— Problem to work on —
Return every entry below exactly as written, minus the pictures.

=====

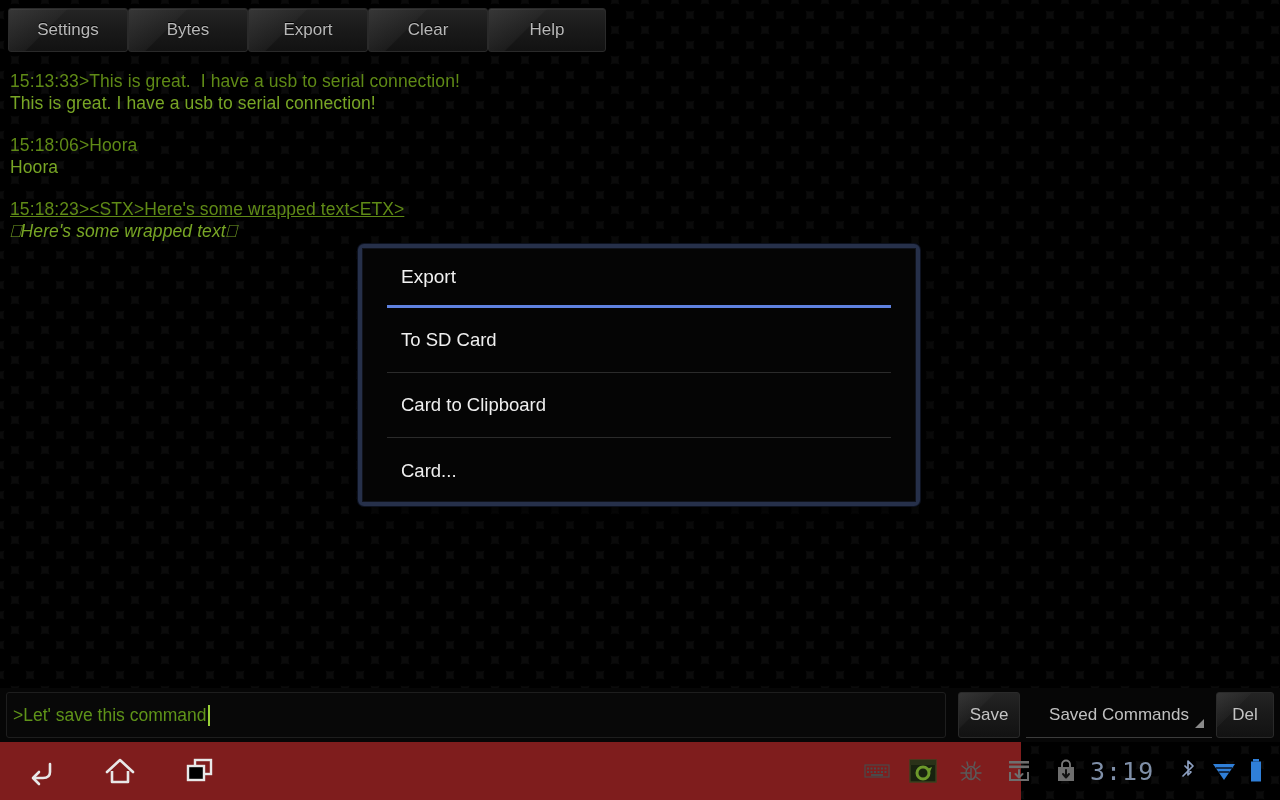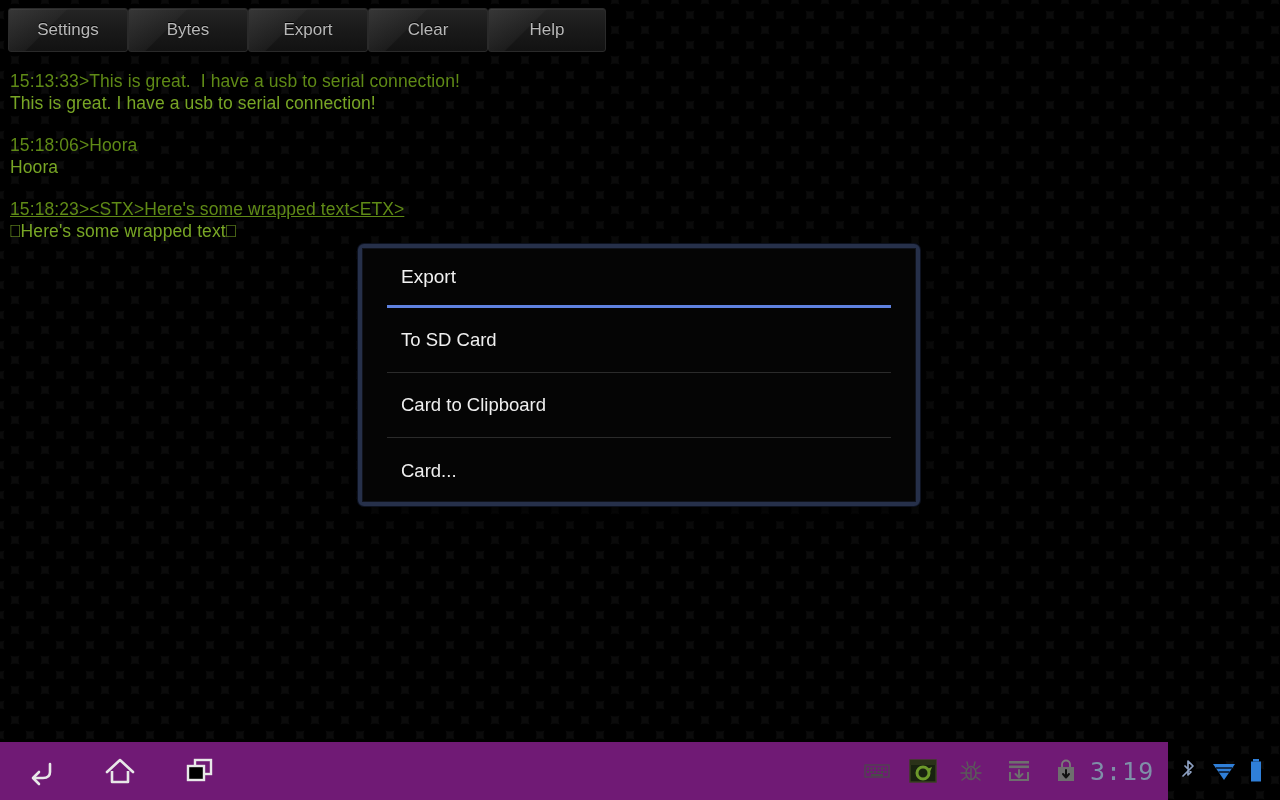"⎕Here's some wrapped text⎕" div.term-line { font-style: none -> italic }
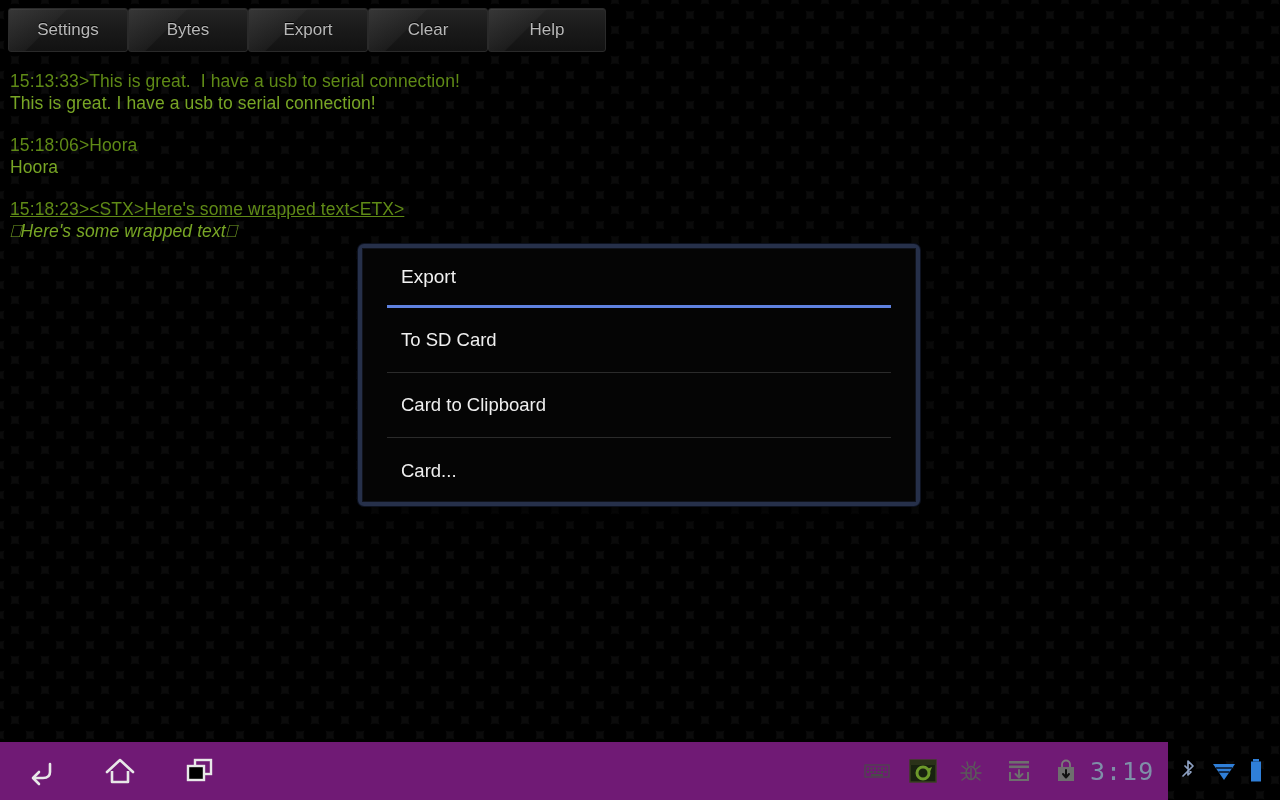">Let' save this command" div { html: none -> <div> <div> <span>&gt;Let' save this command</span> <span></span> </div> <div>Save</div> <div> <span>Saved Commands</span> <span></span> </div> <div>Del</div> </div> }
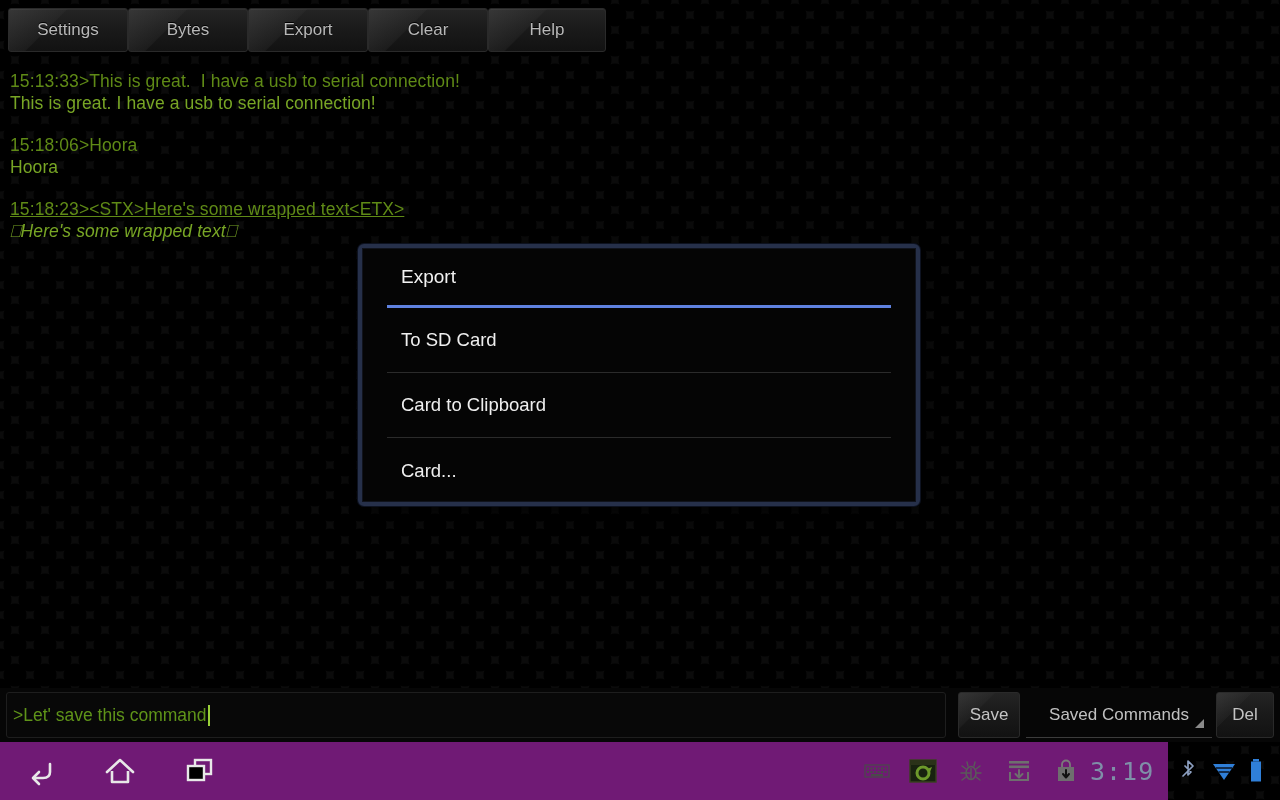"3:19" #navbar { background: #701a75 -> #7f1d1d; width: 1168px -> 1021px }
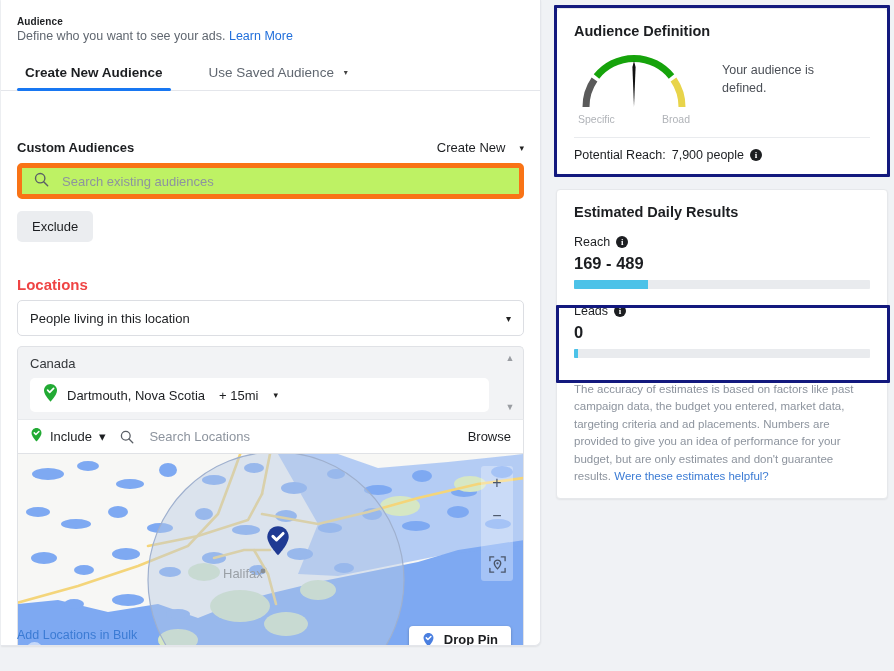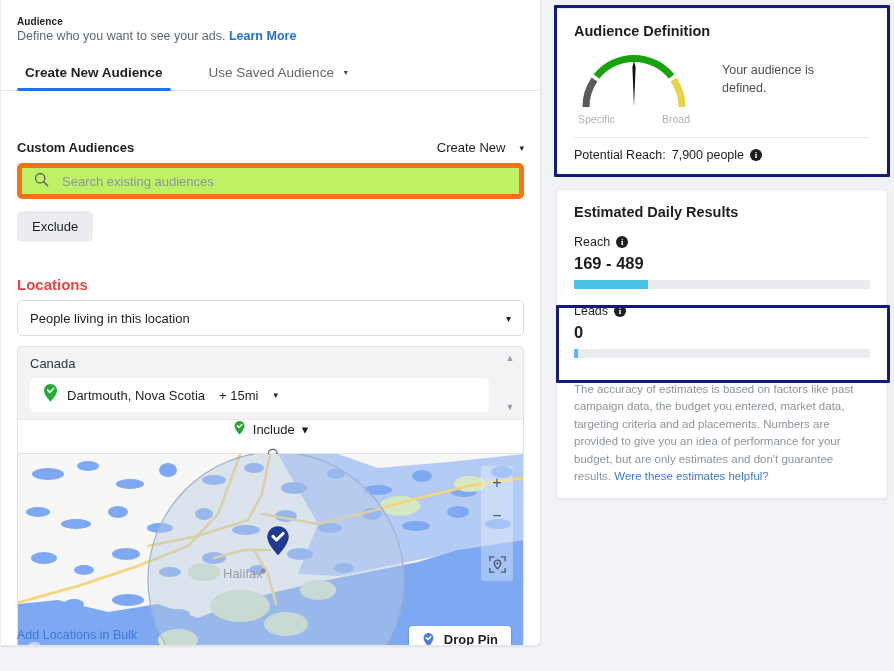"Learn More" .link { font-weight: bold -> none }
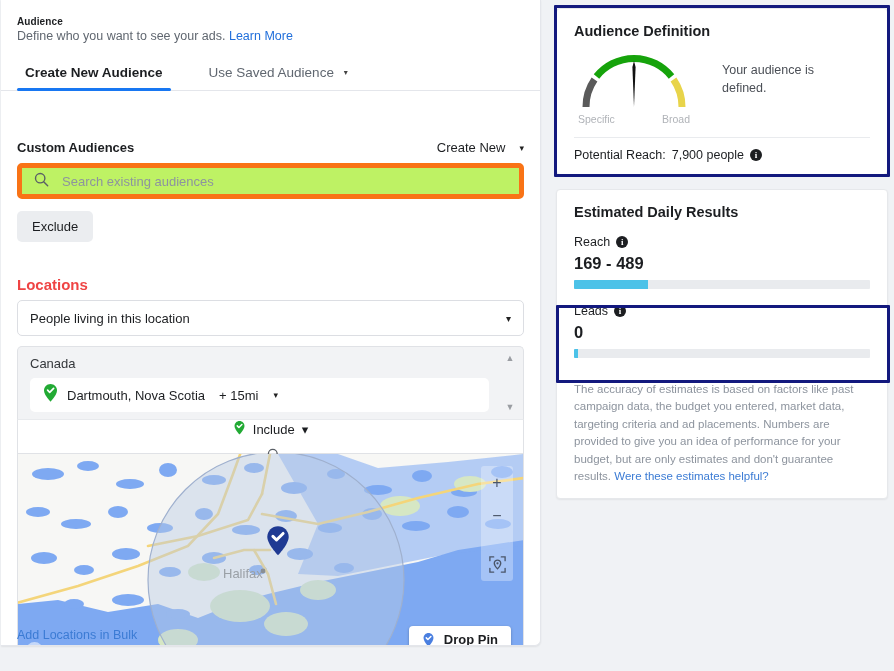"Include" .include-bar { flex-direction: column -> none }
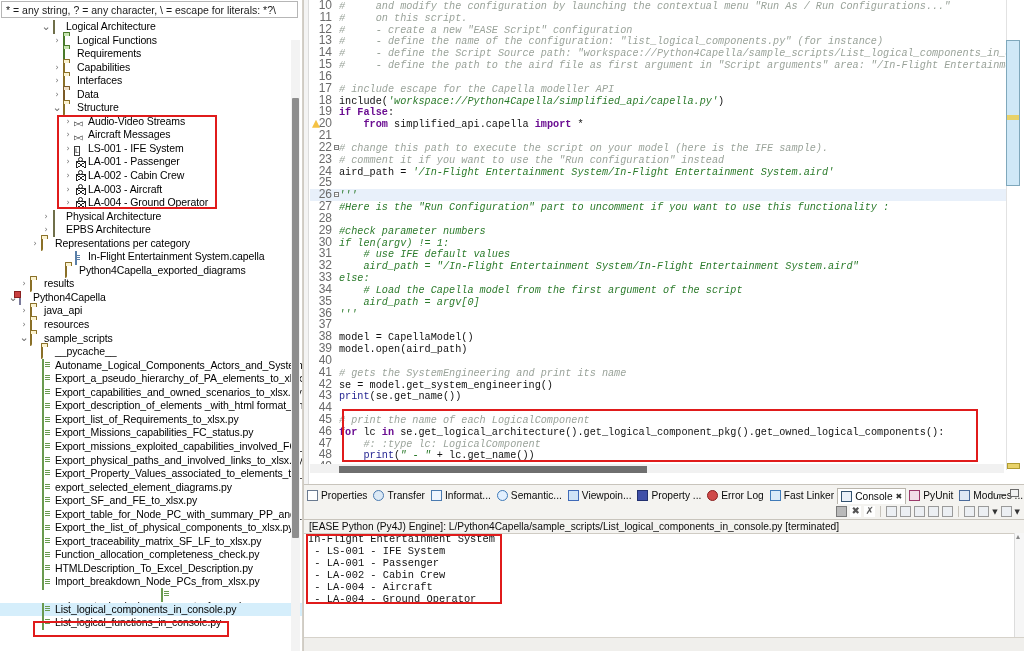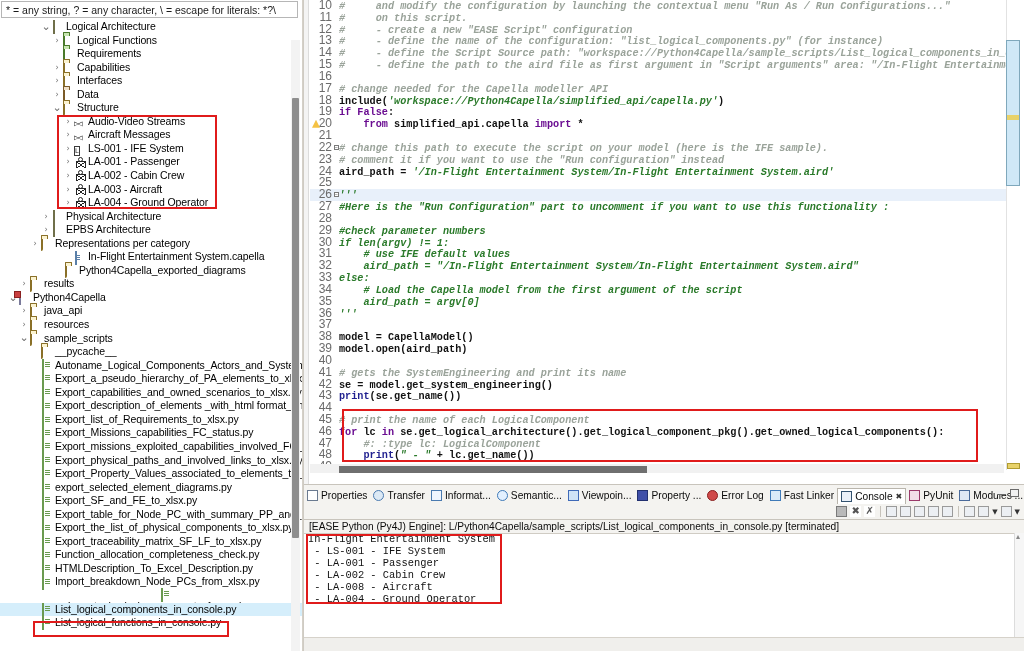"# and modify the configuration" .ctext { font-weight: bold -> none }
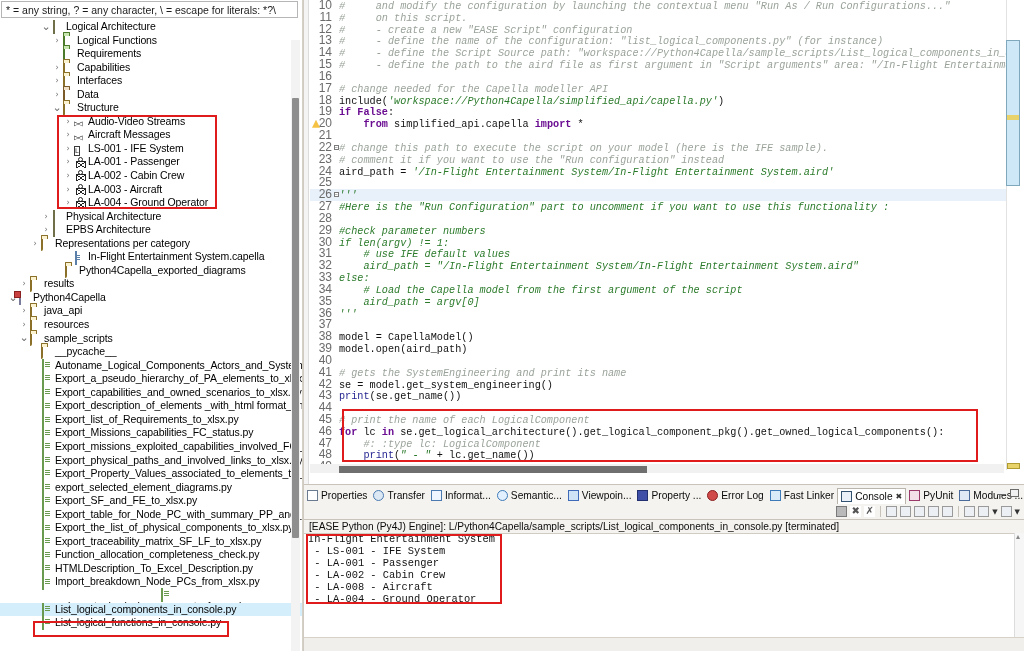"# change needed for the" span.ctext { text: change needed -> include escape }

=====

— Finished task —
"⎕Here's some wrapped text⎕" div.term-line { font-style: none -> italic }
">Let' save this command" div { html: none -> <div> <div> <span>&gt;Let' save this command</span> <span></span> </div> <div>Save</div> <div> <span>Saved Commands</span> <span></span> </div> <div>Del</div> </div> }
"3:19" #navbar { background: #701a75 -> #7f1d1d; width: 1168px -> 1021px }
"Learn More" .link { font-weight: bold -> none }
"Include" .include-bar { flex-direction: column -> none }
"# and modify the configuration" .ctext { font-weight: bold -> none }
"# change needed for the" span.ctext { text: change needed -> include escape }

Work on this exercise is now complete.